Hollywood's Hardest Working Actor: Michael Sheen

He’s the Sheen you probably don’t follow on Twitter, but the one Hollywood wants to hear a lot more from.

Michael Sheen may be in contention for the unofficial title of the Hardest Working Actor in Show Business. But unlike some previous titleholders (sorry, Sam Jackson), his emphasis is on quality over quantity. The British actor has been such an increasingly ubiquitous presence in film and television for the past year, one wonders if he’s not secretly using the hard-drive CG avatar created for him in “Tron: Legacy” to get the jobs done.
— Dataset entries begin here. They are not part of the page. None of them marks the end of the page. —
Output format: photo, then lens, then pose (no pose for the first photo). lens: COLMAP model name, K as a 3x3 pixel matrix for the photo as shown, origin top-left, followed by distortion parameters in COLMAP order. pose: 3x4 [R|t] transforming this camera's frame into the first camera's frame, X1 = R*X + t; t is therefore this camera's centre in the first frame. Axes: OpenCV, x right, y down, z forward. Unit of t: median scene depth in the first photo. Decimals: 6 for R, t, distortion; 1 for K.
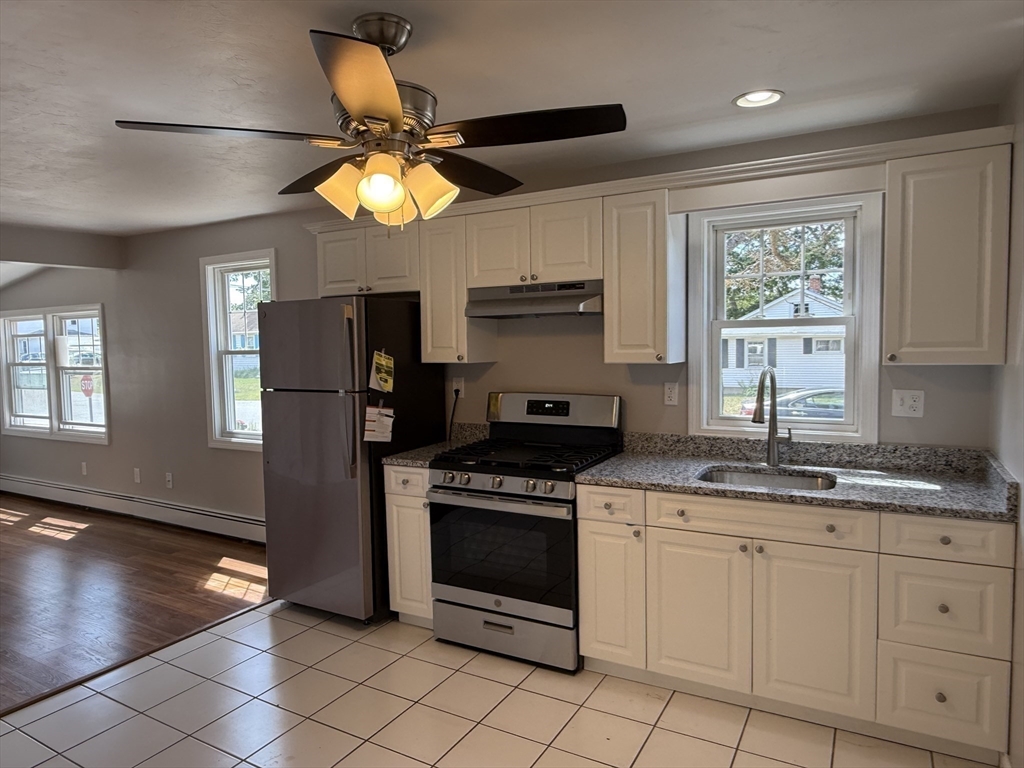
lens RADIAL K [[653.8, 0, 512.0], [0, 653.8, 384.0], [0, 0, 1]] dist [-0.000900, -0.000185]
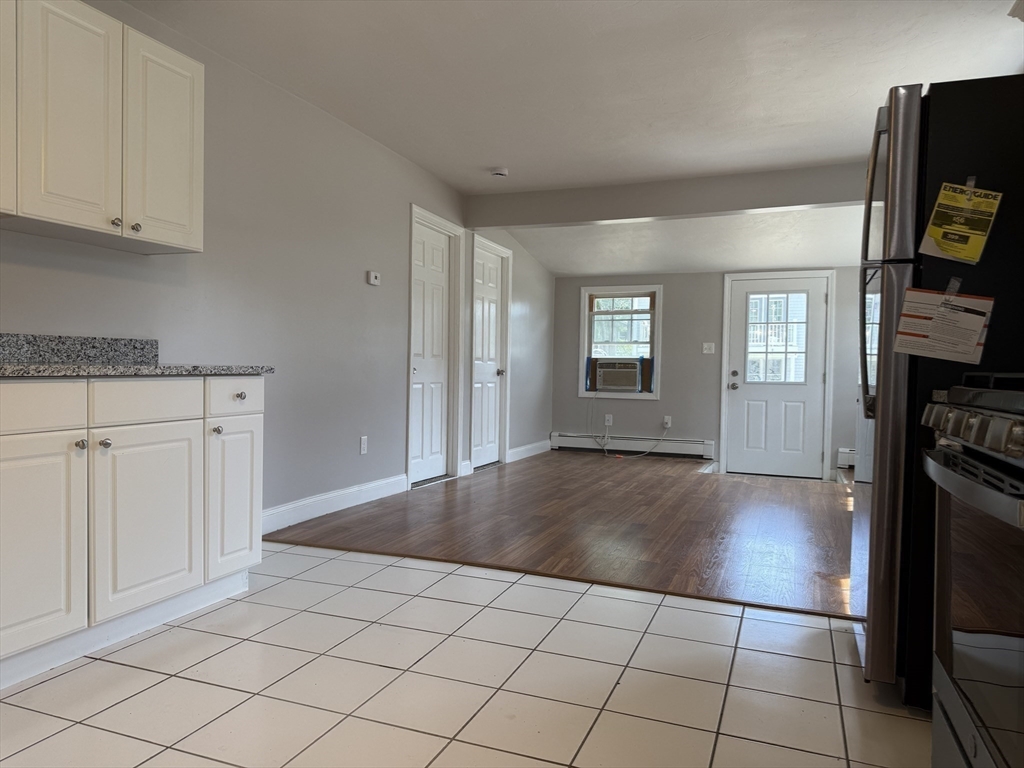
lens RADIAL K [[717.1, 0, 510.0], [0, 717.1, 388.0], [0, 0, 1]] dist [0.104063, -0.145076]
pose [[0.133687, 0.043044, -0.990088, 0.332463], [-0.085450, 0.995836, 0.031756, 0.125083], [0.987333, 0.080358, 0.136809, 0.606091]]
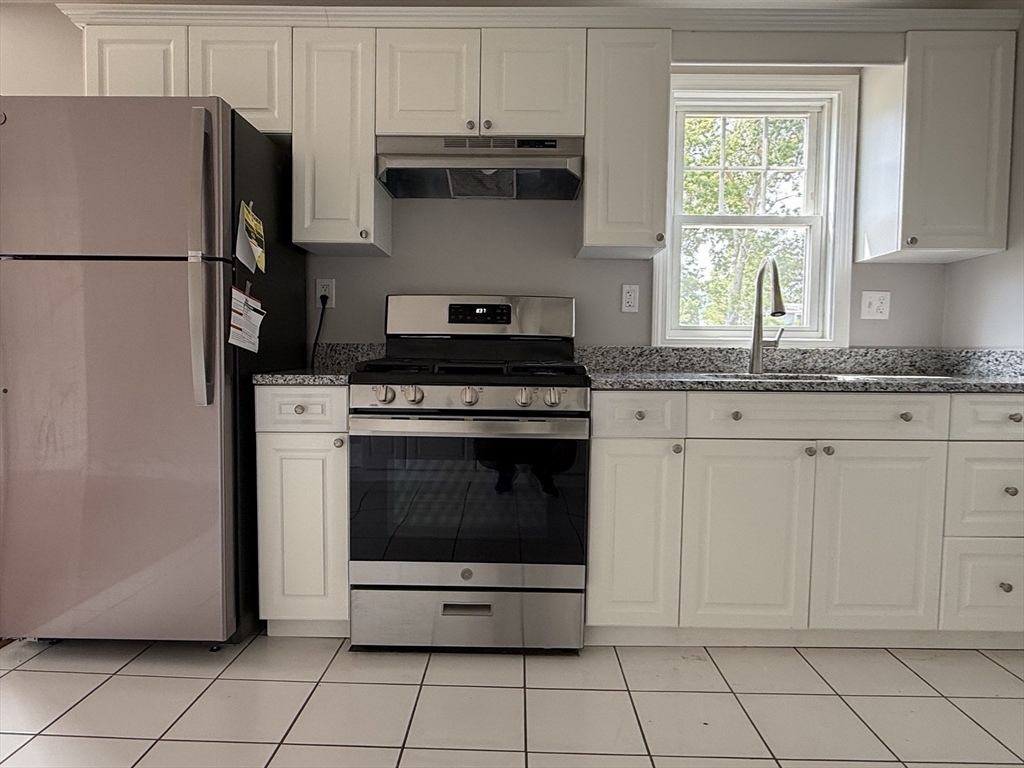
lens RADIAL K [[635.3, 0, 512.0], [0, 635.3, 384.0], [0, 0, 1]] dist [-0.003543, -0.000086]
pose [[0.879562, 0.001800, 0.475780, -0.275964], [0.002798, 0.999956, -0.008956, 0.131289], [-0.475775, 0.009208, 0.879519, 0.361241]]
Along with that sci-fi film, Sheen’s had a droll supporting stint in Woody Allen’s “Midnight In Paris,” took on a recurring role as Liz Lemmon’s seemingly inevitable soul mate on the NBC series “30 Rock,” was nominated for an Emmy for once again portraying British Prime Minister Tony Blair (whom he previously played in “The Deal” and “The Queen”) for HBO’s “The Special Relationship,” and he has a heart-wrenching turn a man who’s marriage is already in trouble when it’s suddenly rocked by the devastating consequences of his son’s deadly campus shooting spree in the emotionally raw “Beautiful Boy,” opening June 3.

With a return engagement as the vampire Aro in the upcoming “Twilight: Breaking Dawn” films and a stint on the London stage as Hamlet ahead, Sheen admits he’s aware he may seem a bit omnipresent of late, but he tells PopcornBiz that the working actor in him has been thrilled with the wealth of opportunities that have come his way.

“I can see that on the outside things change over time, but from the inside it doesn’t feel any different, really,” he says. “I've never been someone who has waited for other people to go, 'And now you can do what you love doing.' I just do it. I'm part of my career, and it's been allowing for that so I don't have to wait around. So I work on film, stage and TV and radio. The diversity of it does two things: One, it allows me to challenge myself as an actor and enjoy myself, but on the other hand it stops me from having to be waiting at the end of a phone.”

“Beautiful Boy” director Shawn Ku had admitted to experiencing difficulty getting his challenging project past the traditional Hollywood gatekeepers to reach actors whose reputations could get the film – shot in a brisk 18 days – off the ground, but Sheen says he plays by different rules when it comes to finding material that excites him.

“A lot of that depends on your relationship with the people you pay to be in between you,” he says. “The people who I work with have a fairly strong sense of what it is that I like, and even if it's not the same thing as their taste I think there's enough middle ground to go 'I don't think he's going to like this – but he might.' I say 'I want to see stuff.' Because of the range of things, I work on a whole variety and types of projects, scales of budget and independent films and studios films; I think certainly for myself it doesn't matter what the project is. They know the sort of things that I respond to. It doesn't matter if it's a 30-day shoot or a six-month shoot or all that kind of stuff. I'm going to relate to the material and the character. So I think that opens it up for a lot more.”

“Beautiful Boy” grabbed his attention, Sheen says, because as a father (he has a daughter with former partner Kate Beckinsale) he could dig into his psyche to relate all too well to the notion of something going horribly wrong with his child.

“There's a terrible thing that I discovered when I became a parent was that – and I guess that it's a part of the natural, biological process or whatever – you find yourself imagining terrible things happening to your child, so that you're more aware,” he explaisn. “On an animal level, you go 'That might happen, so I have to make sure that it doesn't.' So you protect the child, but psychologically it puts you through a terrible thing. I'm sure that every parent knows that, that you find yourself thinking these awful things, seeing these situations happening. It's awful. I know that I've spoken to some people who kind of go, 'Yeah, I thought that I was a really bad person for thinking those things,' but I think it's just natural.”

“In the same way, the most joyful thing is having a child and it's wonderful and you feel things that you've never felt before and a capacity for love that I never felt before,” he says, adding with a wry grin “But at the same time you're aware that you're cursed for the rest of your life.”